Binay: My wealth acquired legally; I’ve other businesses

Jejomar Binay

Vice President Jejomar Binay. INQUIRER FILE PHOTO

Vice President Jejomar Binay on Thursday slammed the Anti-Money Laundering Council (AMLC) for making it appear that he had hidden wealth and said its report was part of an attempt to derail his bid for the presidency next year.

In a statement, Binay said only five bank accounts in the freeze order were under his name and that the money there were “acquired legally.”

“They are not hidden wealth. AMLC is really wrong,” said Binay, who was in San Jose, Occidental Mindoro province, to visit a housing program there.

Binay denied AMLC’s claim that his only source of funds came from his government salary and this did not match the amounts in his bank accounts.

“My accounts include income and savings before I joined the government. We also have businesses that are already decades old,” he said, adding that they paid taxes.

He said the AMLC was wrong again when it considered legal campaign contributions that had been reported to the Commission on Elections and included in his bank accounts as ill-gotten.

“AMLC even included the bank accounts that have already been closed. AMLC is definitely wrong,” the Vice President said.

To all of these, Binay said that it was not only in the Senate but also in the AMLC that one could find “fiction writers and manghuhula (fortune tellers).”

On Monday, the Court of Appeals (CA) granted an ex parte petition by the AMLC to freeze for six months 242 bank accounts and other assets of Binay, his wife Elenita, his son Makati Mayor Jejomar Erwin “Junjun” Binay Jr., and his alleged dummies. The court said there was “probable cause to believe” that the assets were related to “unlawful activities.”

Part of conspiracy

Binay also said his detractors, by leaking the AMLC report, were willing to violate the law in order to destroy him.

Echoing his lawyers, he said that the law bars the release of the AMLC report because it was “one-sided” and did not include his response to the findings.

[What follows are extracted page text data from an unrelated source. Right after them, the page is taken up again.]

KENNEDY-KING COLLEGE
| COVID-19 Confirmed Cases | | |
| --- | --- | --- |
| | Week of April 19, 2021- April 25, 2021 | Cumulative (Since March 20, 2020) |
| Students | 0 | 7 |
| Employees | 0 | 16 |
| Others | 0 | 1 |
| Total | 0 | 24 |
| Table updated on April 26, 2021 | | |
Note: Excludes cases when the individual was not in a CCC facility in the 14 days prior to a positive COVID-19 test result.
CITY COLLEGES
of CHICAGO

“The release of the AMLC report is truly a part of the conspiracy to destroy me because of the 2016 elections,” Binay said.

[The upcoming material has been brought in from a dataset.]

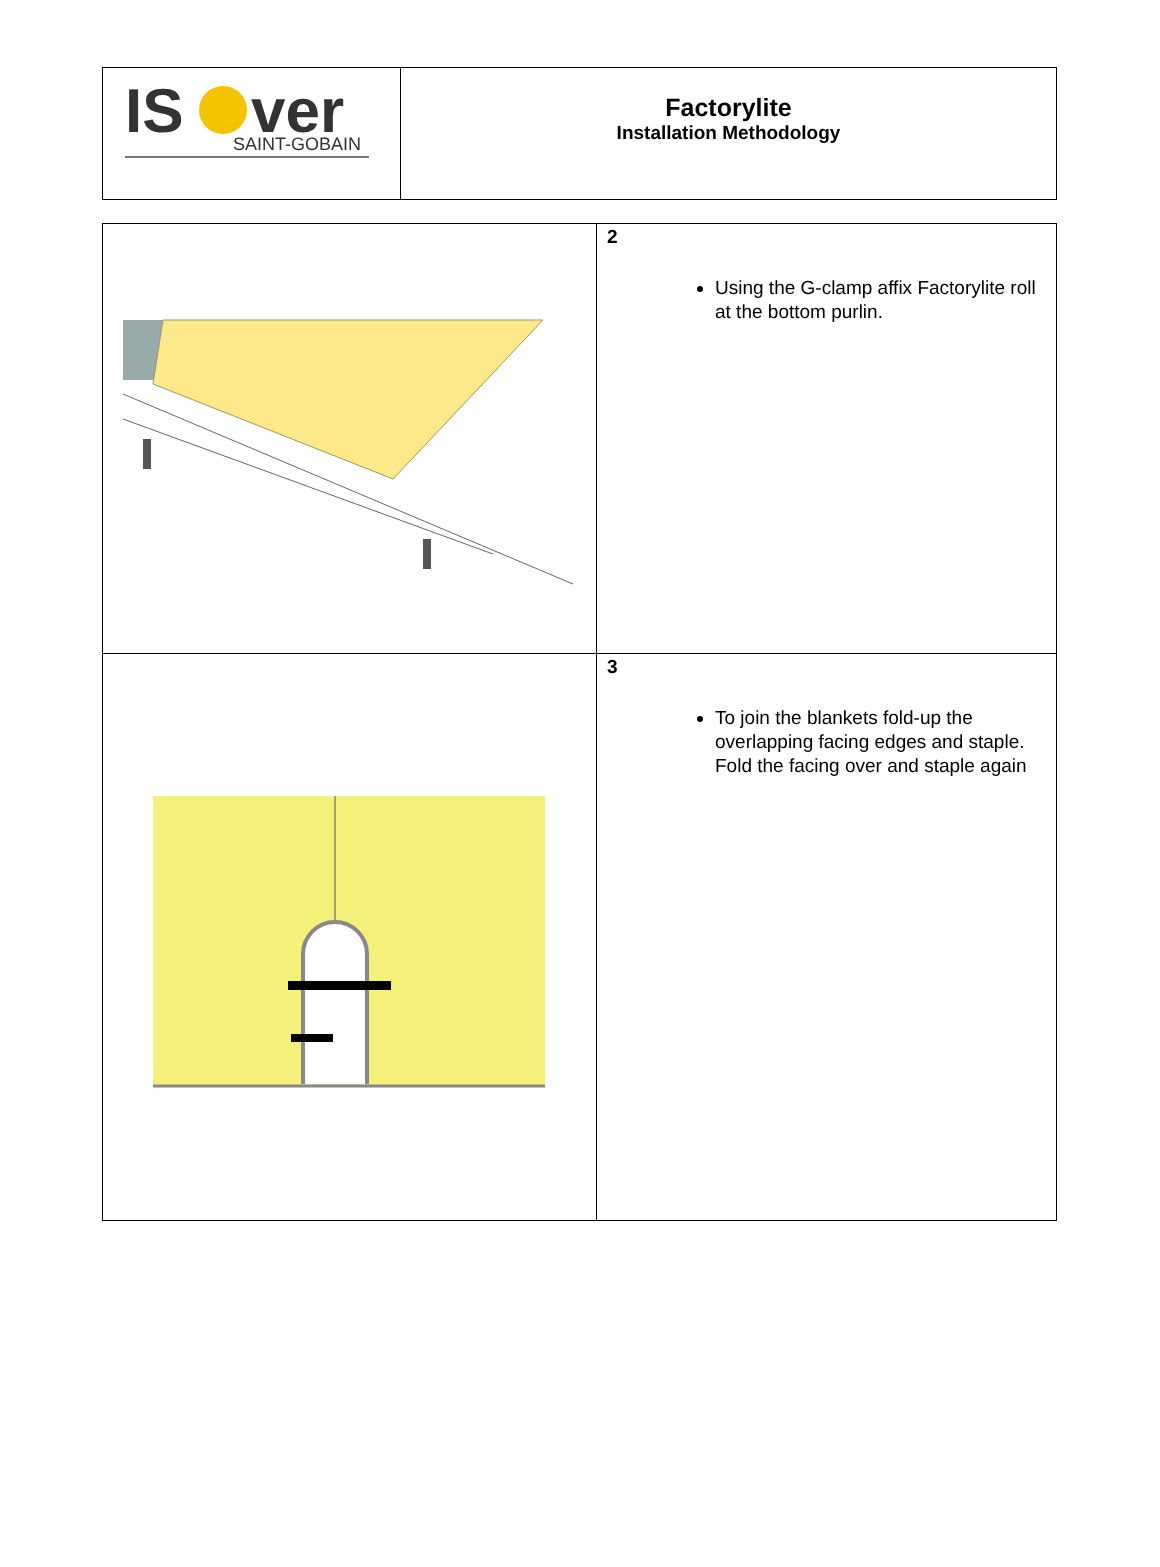| IS ver SAINT-GOBAIN | Factorylite Installation Methodology |
| | 2 Using the G-clamp affix Factorylite roll at the bottom purlin. |
| | 3 To join the blankets fold-up the overlapping facing edges and staple. Fold the facing over and staple again |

Binay’s popularity rating has dropped sharply since the Senate blue ribbon subcommittee began hearings on allegations the Makati City Hall Building II constructed while he was mayor was overpriced. He has denied wrongdoing.

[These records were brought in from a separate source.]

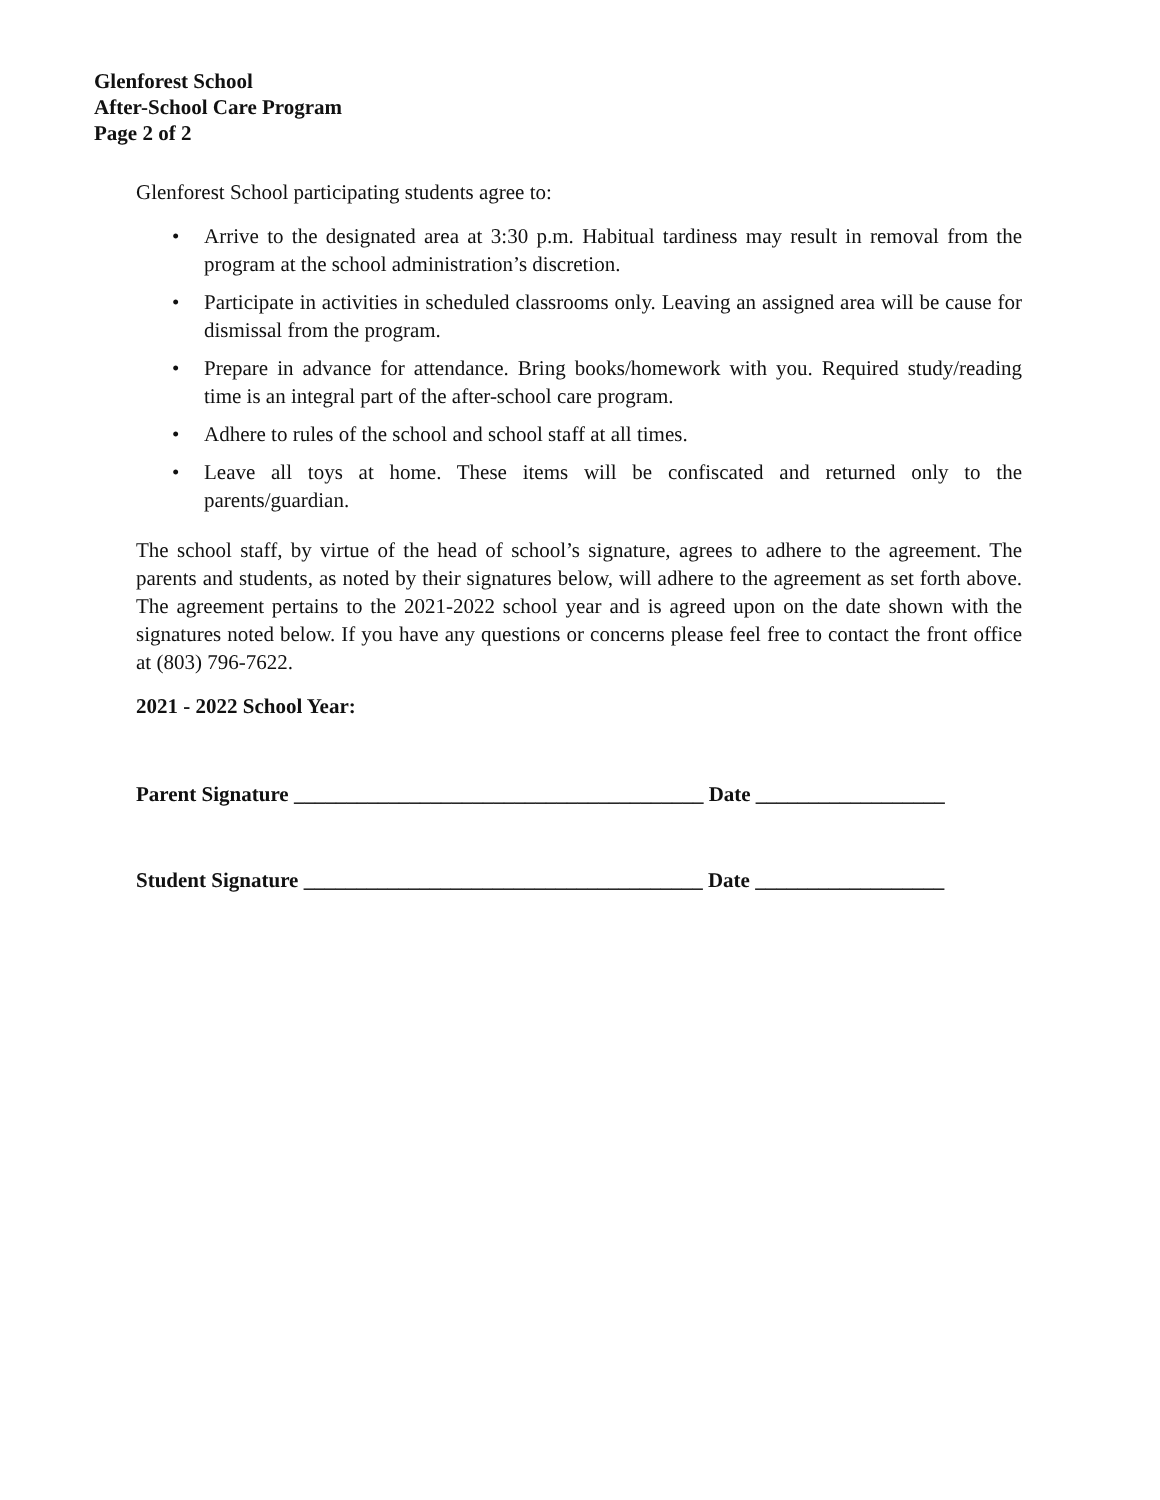Glenforest School
After-School Care Program
Page 2 of 2
Glenforest School participating students agree to:
• Arrive to the designated area at 3:30 p.m. Habitual tardiness may result in removal from the program at the school administration’s discretion.
• Participate in activities in scheduled classrooms only. Leaving an assigned area will be cause for dismissal from the program.
• Prepare in advance for attendance. Bring books/homework with you. Required study/reading time is an integral part of the after-school care program.
• Adhere to rules of the school and school staff at all times.
• Leave all toys at home. These items will be confiscated and returned only to the parents/guardian.
The school staff, by virtue of the head of school’s signature, agrees to adhere to the agreement. The parents and students, as noted by their signatures below, will adhere to the agreement as set forth above. The agreement pertains to the 2021-2022 school year and is agreed upon on the date shown with the signatures noted below. If you have any questions or concerns please feel free to contact the front office at (803) 796-7622.
2021 - 2022 School Year:
Parent Signature _______________________________________ Date __________________
Student Signature ______________________________________ Date __________________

The Binay camp has threatened “to prosecute to the fullest extent of the law” any party that published the AMLC report and the court’s freeze order.

Media not liable

Legal experts on Thursday said the AMLC, not the media, could be held liable for violations of the bank confidentiality and nondisclosure rules.

“The provision on confidentiality applies to AMLC persons so they will not leak the information to account holders before freezing,” University of the Philippines College of Law dean Pacifico Agabin told reporters.

He said keeping AMLC reports confidential was important to avoid any leakage.

Fr. Ranhilio Aquino, dean of the San Beda College Graduate School of Law, agreed: “There is confidentiality in respect to the report of the covered institutions. On the part of the AMLC, the confidentiality is in relation to judicial and prosecutorial processes.”

“If the Binay camp files a case and it is allowed to prosper, this will go to the Supreme Court and will be a leading case on freedom of the press. My view: Public interest prevails here and freedom of the press against prior restraint will prevail,” Antonio La Vina, dean of the Ateneo School of Governance, said on his Facebook account.

Case for prior restraint

The Anti-Money Laundering Act, Aquino said on his Facebook account, provided secrecy on the issuance of freeze order by the court on AMLC petition.

“The freeze order is meant to prevent the suspected person from dissipating the assets—selling, transferring, alienating or concealing them. This is the reason for the confidentiality requirements in the law. Banks, stock brokers and investment houses are characterized by the law as ‘covered institutions’—which means that it is these that are obligated to report to the AMLC,” he said.

“If the covered institutions precipitously disclose the report, the persons who are really engaged in the crime of money laundering will be forewarned, and the purpose of the law frustrated, which is why the law forbids any disclosure of the report, and any communication to and by the media,” he added.

Aquino, however, admitted that under the amended Anti-Money Laundering Act, there was no requirement that the issuance of a freeze order by the CA was covered by secrecy or confidentiality.

“While the latest version prohibits the disclosure of ‘any other information in relation thereto,’ it is quite clear that the prohibition applies to ‘covered institutions,’ their officers and employees, and the all-encompassing ‘any other information’ refers to information in respect to the report of the covered or suspicious transaction,” he said.